Pick out and copy every line in the items below that contains the string "serie". Case counts.
+++++
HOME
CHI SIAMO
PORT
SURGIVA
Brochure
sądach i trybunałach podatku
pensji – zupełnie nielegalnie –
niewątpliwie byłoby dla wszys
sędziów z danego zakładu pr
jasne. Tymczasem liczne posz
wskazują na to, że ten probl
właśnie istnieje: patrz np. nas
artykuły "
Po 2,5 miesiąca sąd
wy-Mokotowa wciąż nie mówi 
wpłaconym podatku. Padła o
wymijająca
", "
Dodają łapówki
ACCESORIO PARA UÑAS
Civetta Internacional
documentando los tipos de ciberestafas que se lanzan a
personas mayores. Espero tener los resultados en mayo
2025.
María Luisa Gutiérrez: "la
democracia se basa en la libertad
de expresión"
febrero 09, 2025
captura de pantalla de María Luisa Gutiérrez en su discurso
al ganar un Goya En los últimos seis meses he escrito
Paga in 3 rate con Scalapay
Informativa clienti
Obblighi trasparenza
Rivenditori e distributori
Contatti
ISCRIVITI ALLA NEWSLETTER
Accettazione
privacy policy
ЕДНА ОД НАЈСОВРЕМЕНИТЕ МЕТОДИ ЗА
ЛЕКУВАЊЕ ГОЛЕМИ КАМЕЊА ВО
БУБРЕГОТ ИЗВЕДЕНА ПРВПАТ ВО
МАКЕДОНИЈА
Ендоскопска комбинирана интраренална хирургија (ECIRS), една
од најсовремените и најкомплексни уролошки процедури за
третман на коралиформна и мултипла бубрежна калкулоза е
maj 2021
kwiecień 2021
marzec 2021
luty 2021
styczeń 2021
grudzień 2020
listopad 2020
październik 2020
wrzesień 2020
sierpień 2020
+++++
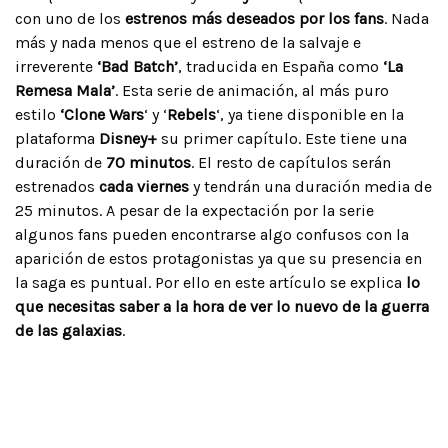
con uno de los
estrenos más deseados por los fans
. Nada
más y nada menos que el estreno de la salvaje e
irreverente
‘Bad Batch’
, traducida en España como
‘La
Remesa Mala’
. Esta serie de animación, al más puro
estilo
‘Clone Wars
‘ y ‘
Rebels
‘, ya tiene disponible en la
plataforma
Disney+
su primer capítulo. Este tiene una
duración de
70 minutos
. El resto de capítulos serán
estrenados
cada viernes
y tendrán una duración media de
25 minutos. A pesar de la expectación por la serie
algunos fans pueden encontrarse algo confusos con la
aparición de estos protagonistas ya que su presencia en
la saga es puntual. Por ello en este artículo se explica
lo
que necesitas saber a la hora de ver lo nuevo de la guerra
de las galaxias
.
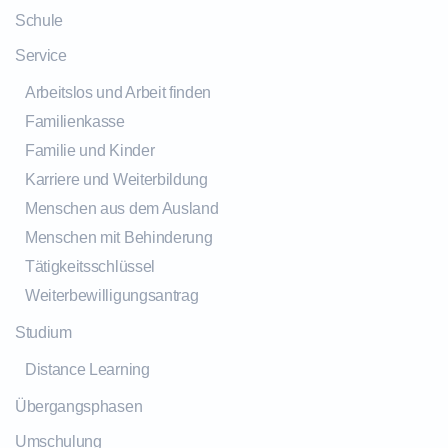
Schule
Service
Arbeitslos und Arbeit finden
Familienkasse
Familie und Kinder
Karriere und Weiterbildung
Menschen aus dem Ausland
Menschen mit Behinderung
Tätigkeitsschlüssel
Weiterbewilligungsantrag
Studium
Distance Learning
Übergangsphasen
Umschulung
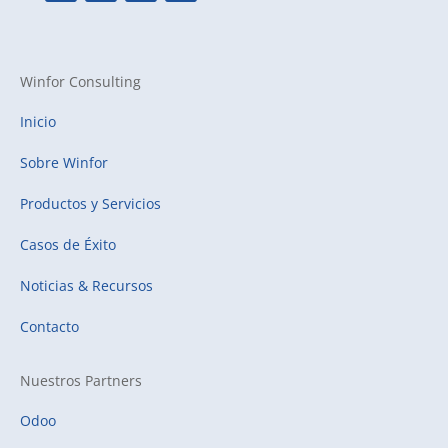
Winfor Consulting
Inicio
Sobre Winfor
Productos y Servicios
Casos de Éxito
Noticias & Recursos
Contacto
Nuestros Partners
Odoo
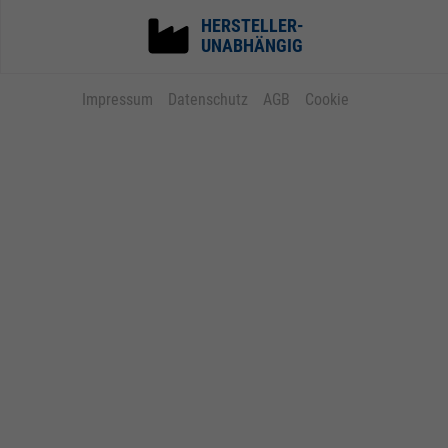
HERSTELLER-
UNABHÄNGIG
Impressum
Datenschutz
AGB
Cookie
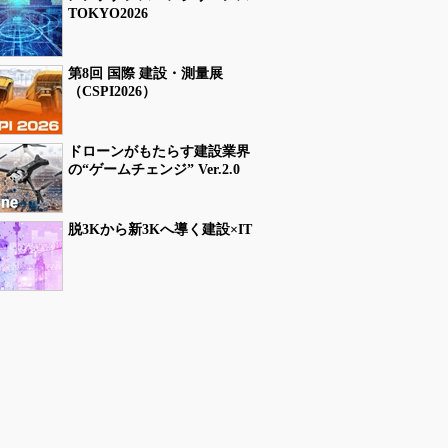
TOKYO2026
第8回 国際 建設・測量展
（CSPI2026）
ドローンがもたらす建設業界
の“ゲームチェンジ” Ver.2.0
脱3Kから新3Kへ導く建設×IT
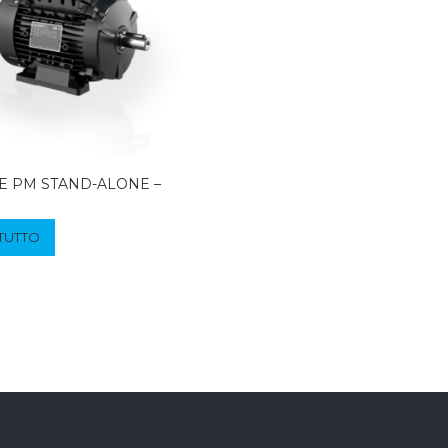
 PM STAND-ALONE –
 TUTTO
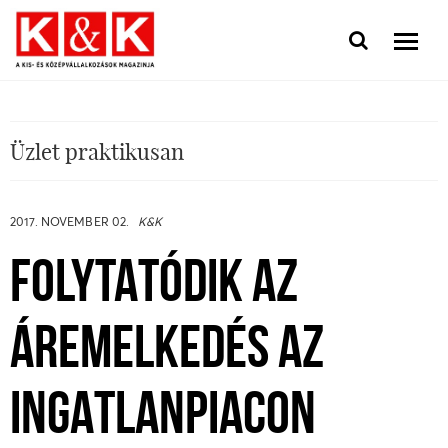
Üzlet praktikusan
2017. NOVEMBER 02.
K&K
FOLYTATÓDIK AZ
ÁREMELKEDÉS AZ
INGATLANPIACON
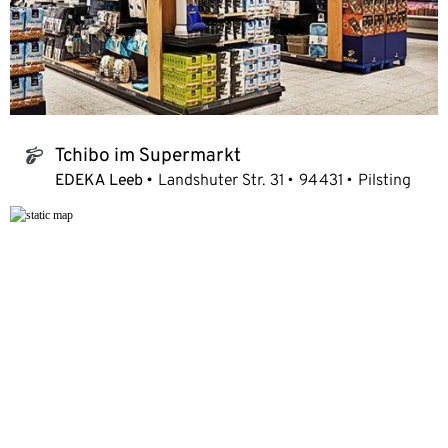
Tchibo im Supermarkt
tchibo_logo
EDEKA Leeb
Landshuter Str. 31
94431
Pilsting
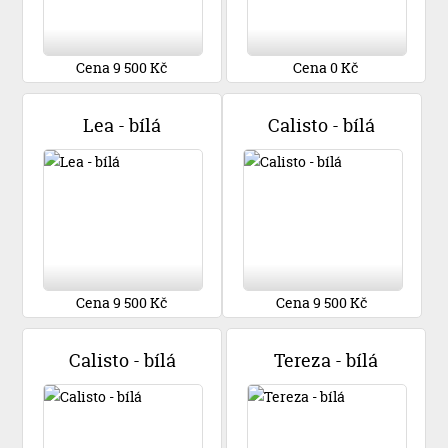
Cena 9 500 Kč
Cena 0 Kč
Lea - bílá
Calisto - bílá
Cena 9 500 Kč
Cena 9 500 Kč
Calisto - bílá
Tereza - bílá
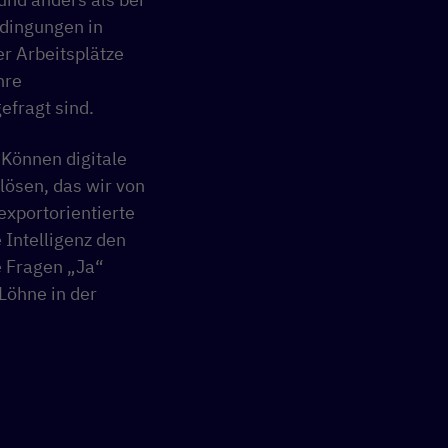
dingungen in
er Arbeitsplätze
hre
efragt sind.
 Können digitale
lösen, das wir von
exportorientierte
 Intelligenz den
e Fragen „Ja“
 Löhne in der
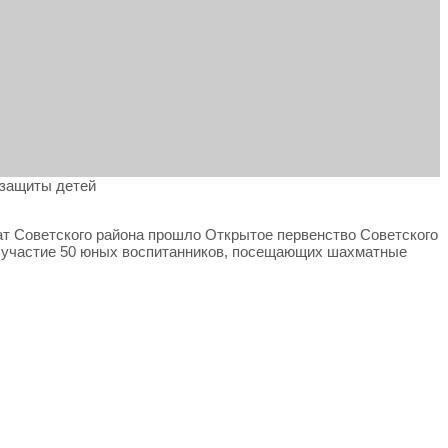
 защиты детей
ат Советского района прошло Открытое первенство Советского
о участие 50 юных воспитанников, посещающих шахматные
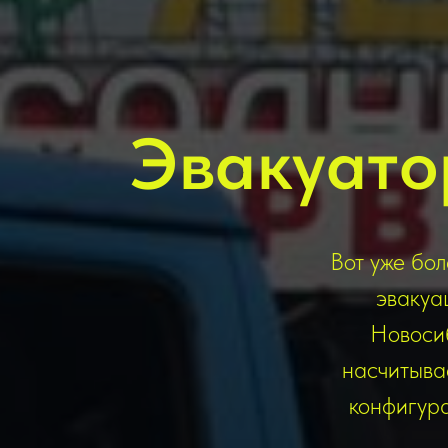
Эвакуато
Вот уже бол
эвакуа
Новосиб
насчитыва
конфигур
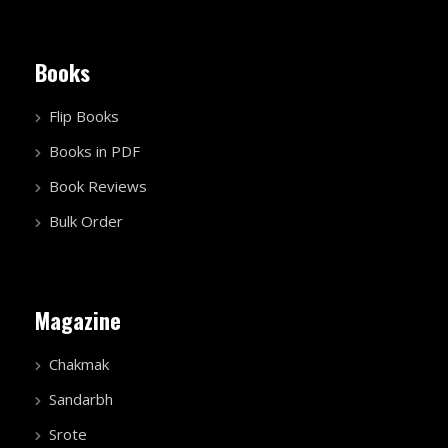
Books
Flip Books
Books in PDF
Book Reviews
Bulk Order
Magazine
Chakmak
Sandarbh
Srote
+++++
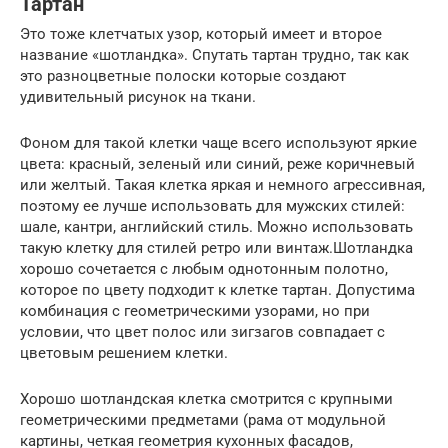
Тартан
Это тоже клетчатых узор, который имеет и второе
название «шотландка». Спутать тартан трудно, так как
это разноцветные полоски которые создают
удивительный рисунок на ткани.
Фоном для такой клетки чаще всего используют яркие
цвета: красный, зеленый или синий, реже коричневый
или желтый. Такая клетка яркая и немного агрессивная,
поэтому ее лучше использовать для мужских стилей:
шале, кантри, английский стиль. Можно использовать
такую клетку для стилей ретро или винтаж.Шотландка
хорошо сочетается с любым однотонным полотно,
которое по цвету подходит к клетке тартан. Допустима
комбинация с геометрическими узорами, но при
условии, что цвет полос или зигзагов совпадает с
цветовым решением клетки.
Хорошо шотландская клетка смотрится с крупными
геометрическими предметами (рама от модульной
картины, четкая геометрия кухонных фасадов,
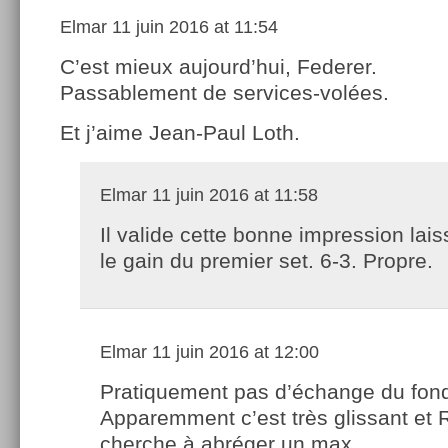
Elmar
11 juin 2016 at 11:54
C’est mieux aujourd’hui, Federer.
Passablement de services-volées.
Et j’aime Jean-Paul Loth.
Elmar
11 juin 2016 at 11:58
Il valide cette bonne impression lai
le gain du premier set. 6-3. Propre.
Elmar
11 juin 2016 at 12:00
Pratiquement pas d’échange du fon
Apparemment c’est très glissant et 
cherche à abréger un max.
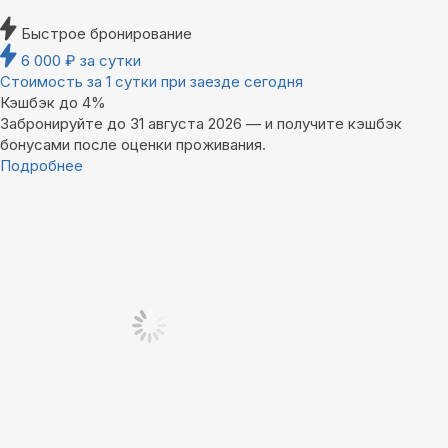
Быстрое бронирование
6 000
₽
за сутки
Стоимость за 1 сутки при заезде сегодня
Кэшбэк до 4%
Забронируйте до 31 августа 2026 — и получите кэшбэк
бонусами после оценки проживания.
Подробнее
+++++
| RESPONSE TO THIS EXERCISE |
. Esta serie de animación, al más puro
25 minutos. A pesar de la expectación por la serie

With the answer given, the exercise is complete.